Pucuk Dicinta

37 10 2
                                    

Sebelum Naina sempat menjawab dengan bahasa isyarat, Husein melambaikan tangan lemah dan meminta dokter Airul untuk mendekat padanya supaya ia bisa membisikkan sesuatu.


"Gadis itu bukan siapa-siapa. Sepertinya juga nggak bisa bicara," kata Husein pelan. 


Dokter Airul menoleh ke arah Naina dan gadis itu mengangguk membenarkan. Sebab telinga Naina masih bisa mendengar dan memahami penuturan Husein kendati kakek itu berbicara dengan suara tak jelas akibat rasa sakitnya.


"Bilang saja ke Ais kalau sudah datang nanti, suruh anterin dia pulang, atau kasih ongkos buat naik taksi." Husein menambahkan yang oleh dokter Airul kemudian diangguki.


Lantas, dokter jaga berusia kisaran empat puluh tahun itu meminta Naina untuk menunggu di luar, di ruang tunggu. "Kamu jangan ke mana-mana dulu. Tunggu di sini sampai dokter Ais datang."

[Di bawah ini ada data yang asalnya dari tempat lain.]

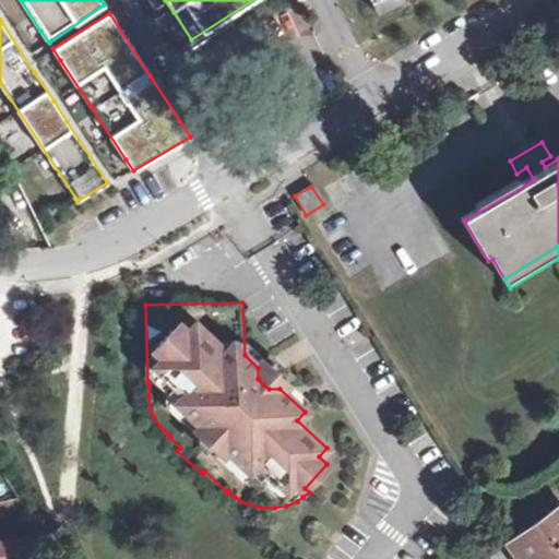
[(265,359),(258,368),(258,379),(263,384),(269,389),(280,389),(288,381),(265,359)]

Dokter Airul memerintahkan dan segera kembali masuk sebelum Naina sempat menjawab.


Padahal Naina inginnya langsung pamit saja karena waktu sudah menunjukkan pukul enam sore dan dia harus segera melaksanakan salat magrib.


Akan tetapi karena sudah telanjur ditinggalkan, Naina pun kemudian berjalan mencari bangku kosong di depan UGD dan menunggu sosok yang tadi disebutkan dokter Airul.


"Kenapa nama Ais terdengar nggak asing ya? Apa dia orang yang sama dengan Ais yang dikenal oleh Kak Vita?" Naina membatin dalam kesendirian dan tersentak kaget saat tiba-tiba hujan turun dan dengan begitu cepat menjadi sangat deras seolah seluruh air ditumpahkan dari atas langit.


Naina pun reflks bangkit dari bangku tunggu dan berdiri menatap hujan dengan pandangan panik.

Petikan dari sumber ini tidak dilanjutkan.